### TRECHO FORNECIDO
....

O argumento para a prisão do sargento De Araújo apareceu às 4h de ontem. Foi nessa hora que o coronel de Cavalaria Cesar Augusto Moura, que chefiava a operação, apresentou o mandado assinado pela juíza militar Vera Lúcia da Silva Conceição. No documento, datado do dia 3 de junho, a juíza ordenou: que se "proceda a busca e captura do desertor (...) Laci Marinho de Araújo (...) Mando que se procedam (sic) a todas as diligências necessárias e se empreguem os meios indispensáveis."
Depressão crônica, epilepsia, esclerose múltipla, estresse traumático. O sargento De Araújo é um catálogo ambulante de doenças psíquicas, motivos que já justificaram sua internação para tratamento psiquiátrico em quatro oportunidades distintas. Sucessivas licenças médicas afastaram-no do serviço militar desde outubro de 2006. Atualmente, ele toma os medicamentos de tarja preta Flunarizina, Paroxetina, Rivotril, entre outros.
Segundo o Exército, desde o dia 15 de abril está sendo investigada suposta prática do crime de deserção pelo sargento De Araújo. No último dia 20, a Justiça Militar autorizou a prisão do acusado, mas ele não foi encontrado. Ao receber a informação de que De Araújo estava em um programa de televisão, a juíza Vera Lúcia da Silva Conceição pediu a captura. Segundo o Superior Tribunal Militar, o sargento agora passará por exames médicos. Se for considerado apto a continuar na carreira militar, será processado por deserção.
Ontem, com um quadro de confusão mental, agitação e agressividade, segundo atestado pelo médico psiquiatra Paulo Sampaio, que foi ao local representando o Conselho Regional de Medicina, o sargento estava preso em um quarto do Hospital do Exército de São Paulo, na região do Cambuci. Dez soldados armados de pistolas montavam guarda na porta do apartamento. O sargento Figueiredo acompanhava o preso, hospedado no mesmo apartamento -foi uma permissão especial dada pelo Exército.

....

### EXTRATO DE DADOS
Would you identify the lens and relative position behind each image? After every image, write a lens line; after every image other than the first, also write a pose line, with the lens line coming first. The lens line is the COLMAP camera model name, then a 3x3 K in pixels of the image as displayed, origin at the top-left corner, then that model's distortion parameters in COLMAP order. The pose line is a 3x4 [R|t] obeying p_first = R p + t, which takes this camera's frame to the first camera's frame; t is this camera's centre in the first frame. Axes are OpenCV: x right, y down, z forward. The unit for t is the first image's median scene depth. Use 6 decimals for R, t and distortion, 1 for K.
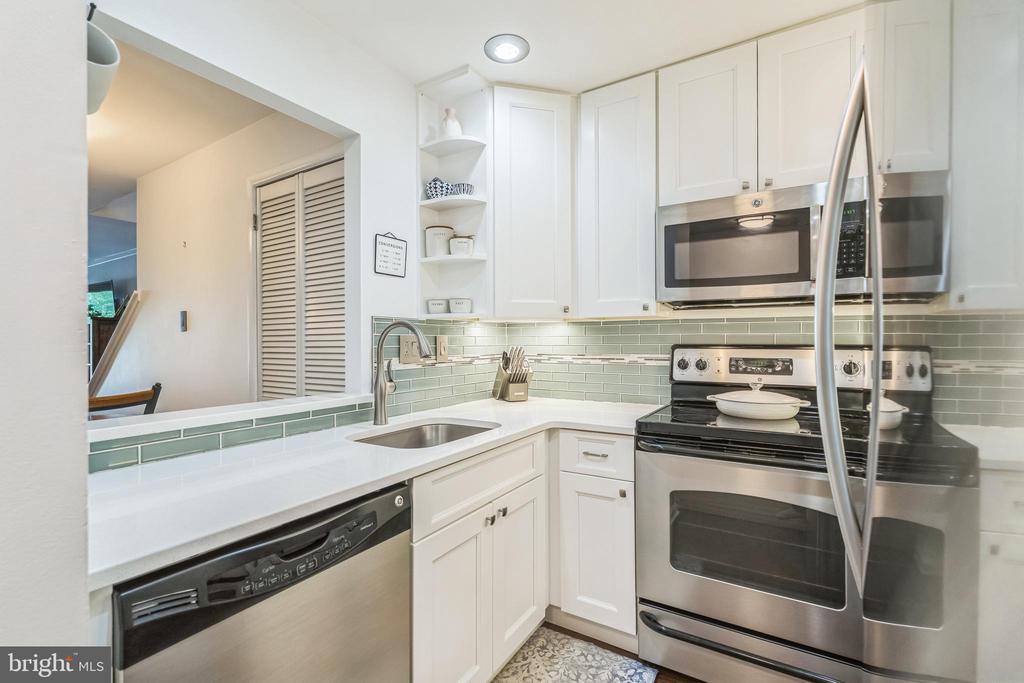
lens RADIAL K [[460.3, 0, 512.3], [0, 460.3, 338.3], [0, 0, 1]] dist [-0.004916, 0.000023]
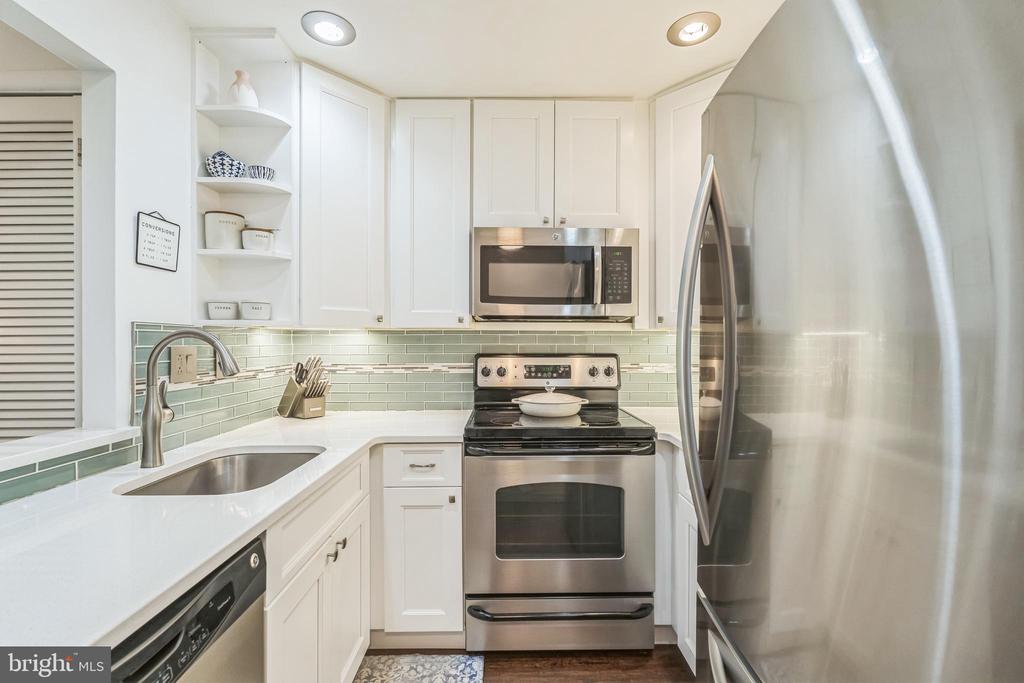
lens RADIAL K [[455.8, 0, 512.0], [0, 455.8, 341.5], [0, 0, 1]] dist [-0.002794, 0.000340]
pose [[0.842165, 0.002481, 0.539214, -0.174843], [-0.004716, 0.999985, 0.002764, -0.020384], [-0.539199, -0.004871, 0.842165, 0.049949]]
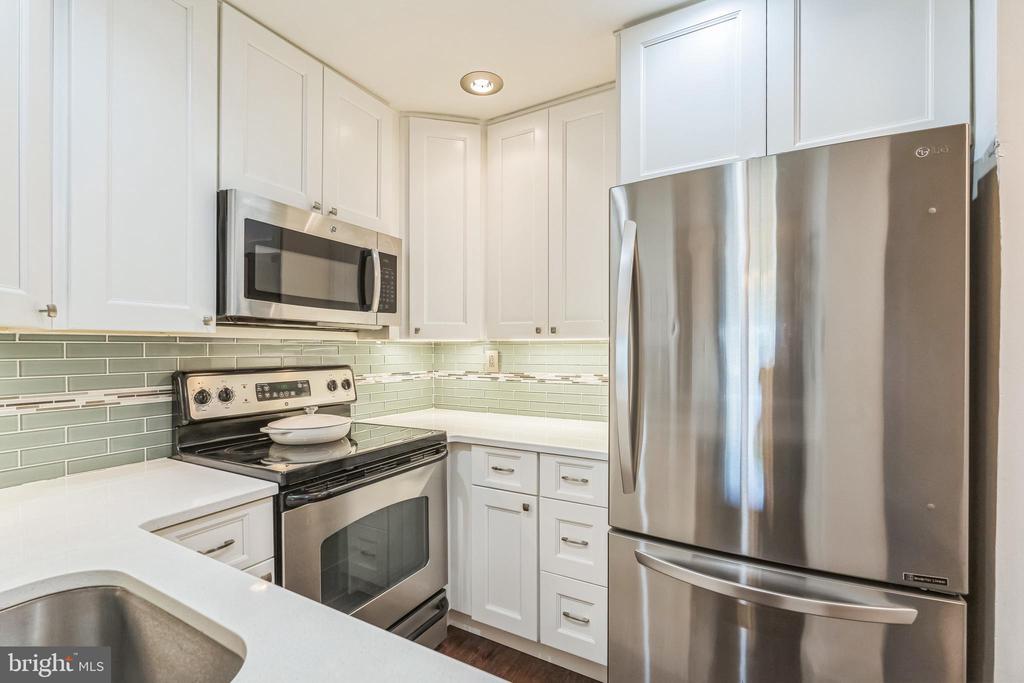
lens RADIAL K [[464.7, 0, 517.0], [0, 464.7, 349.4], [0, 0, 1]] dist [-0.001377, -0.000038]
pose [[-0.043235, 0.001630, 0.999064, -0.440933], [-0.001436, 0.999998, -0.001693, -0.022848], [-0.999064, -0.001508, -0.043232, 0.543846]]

....

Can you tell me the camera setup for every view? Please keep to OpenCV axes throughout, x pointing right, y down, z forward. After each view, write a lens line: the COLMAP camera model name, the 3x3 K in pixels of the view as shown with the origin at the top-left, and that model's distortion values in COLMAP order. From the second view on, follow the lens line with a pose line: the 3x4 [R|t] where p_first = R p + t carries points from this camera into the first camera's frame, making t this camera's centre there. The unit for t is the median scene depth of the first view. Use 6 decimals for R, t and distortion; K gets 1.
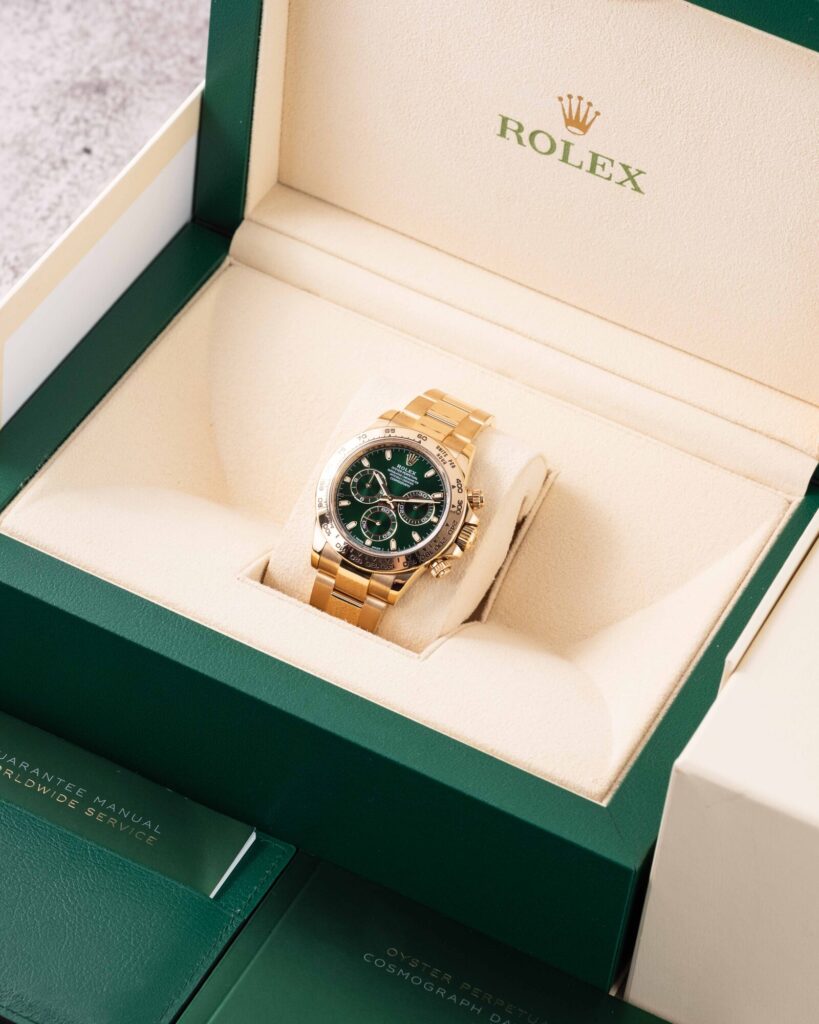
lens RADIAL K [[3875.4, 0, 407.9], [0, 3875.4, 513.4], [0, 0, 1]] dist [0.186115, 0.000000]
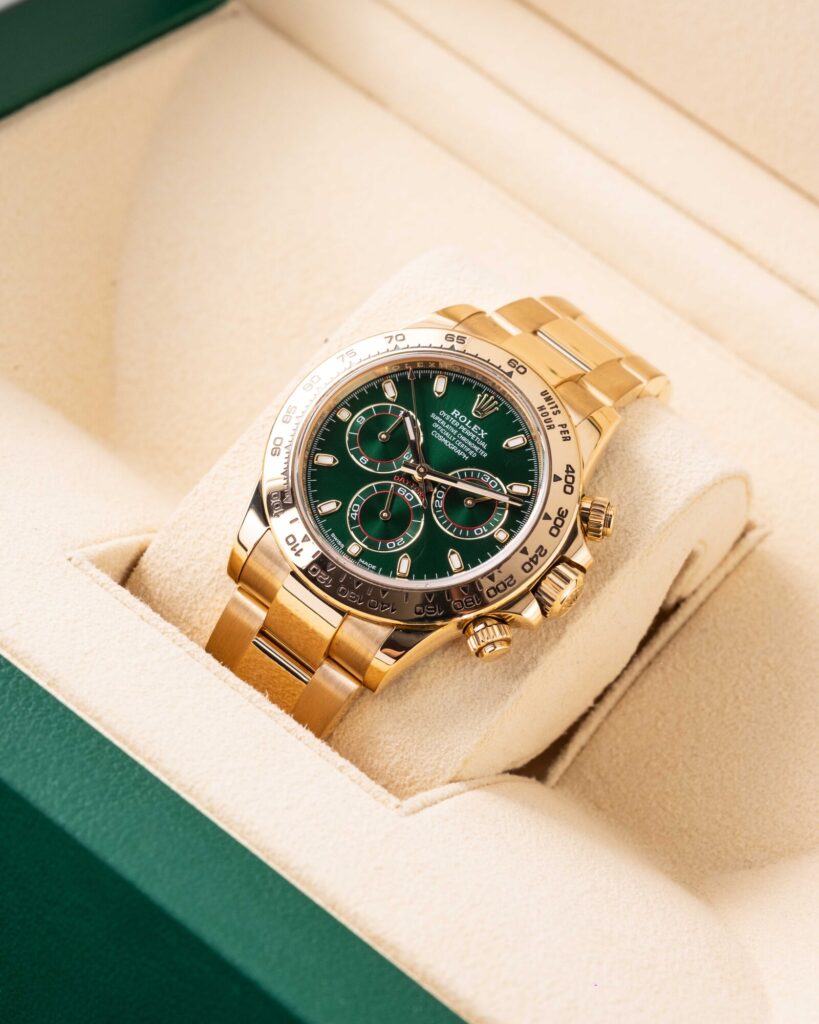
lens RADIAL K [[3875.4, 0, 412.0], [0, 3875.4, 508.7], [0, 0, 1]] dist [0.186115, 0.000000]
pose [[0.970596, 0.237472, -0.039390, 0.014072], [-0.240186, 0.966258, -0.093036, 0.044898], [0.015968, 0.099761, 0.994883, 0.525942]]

....

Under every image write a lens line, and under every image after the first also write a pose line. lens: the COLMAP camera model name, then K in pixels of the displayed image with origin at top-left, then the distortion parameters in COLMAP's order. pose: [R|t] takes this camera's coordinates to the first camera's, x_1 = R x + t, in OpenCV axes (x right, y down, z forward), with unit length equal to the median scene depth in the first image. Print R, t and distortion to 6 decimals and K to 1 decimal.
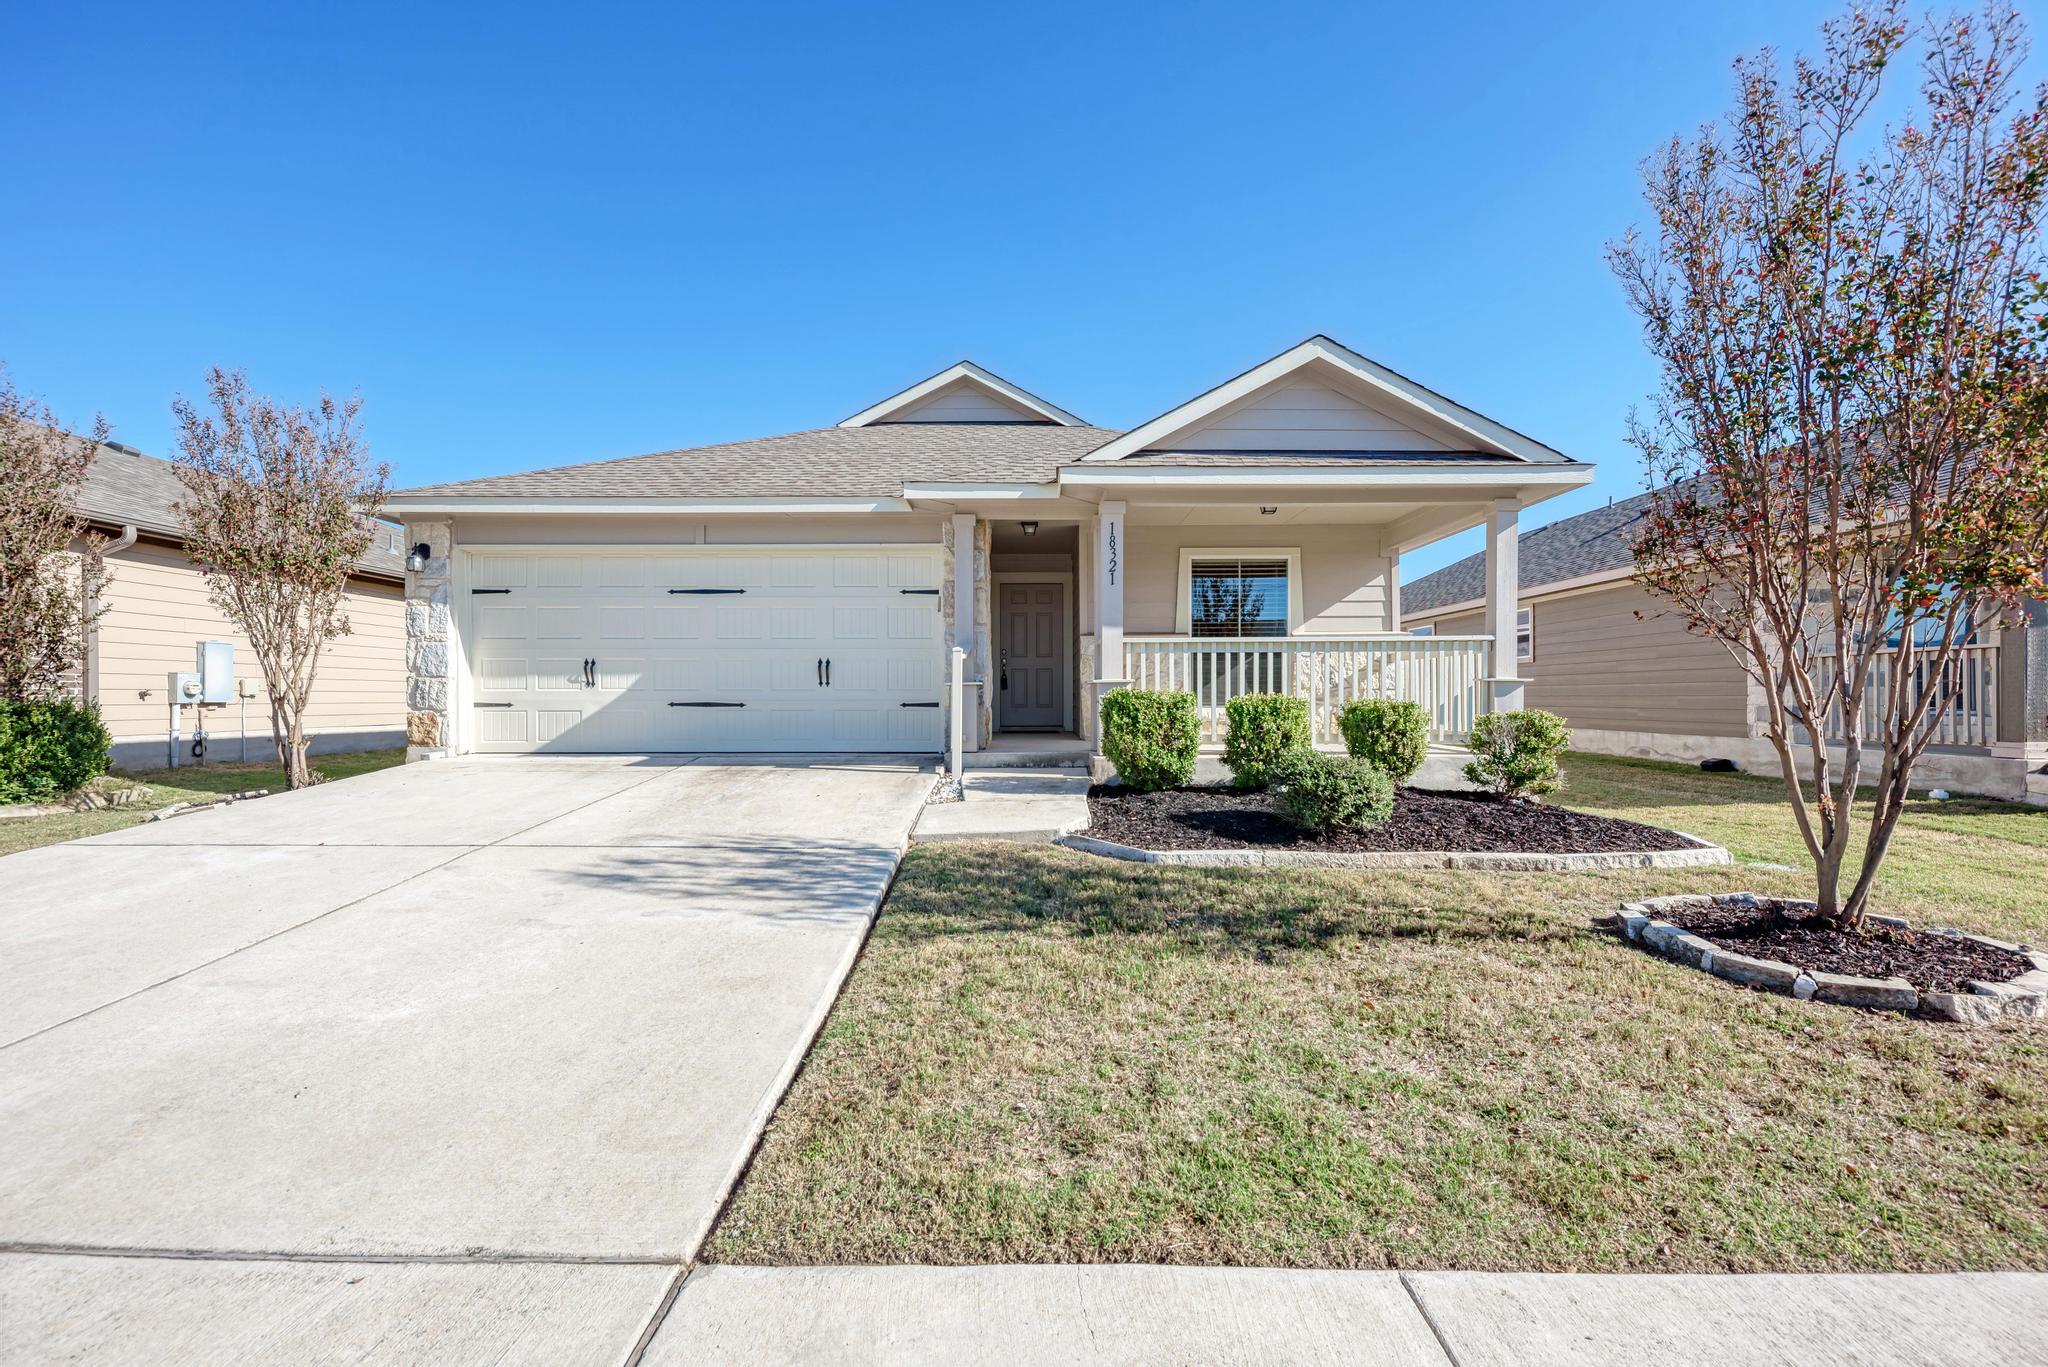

....

### OBJETIVO DO EXERCÍCIO
Resuma o trecho fornecido em duas frases.

### RESULTADO DO EXERCÍCIO
O sargento De Araújo sofre de várias doenças psíquicas e está afastado do serviço militar por licenças médicas desde outubro de 2006. Ele foi preso às 4h de ontem por um mandado da juíza militar Vera Lúcia da Silva Conceição, que mandava capturá-lo como desertor, e ficou em um quarto do Hospital do Exército de São Paulo, vigiado por dez soldados armados; segundo o Superior Tribunal Militar, ele passará por exames médicos e só será processado por deserção se for considerado apto a continuar na carreira.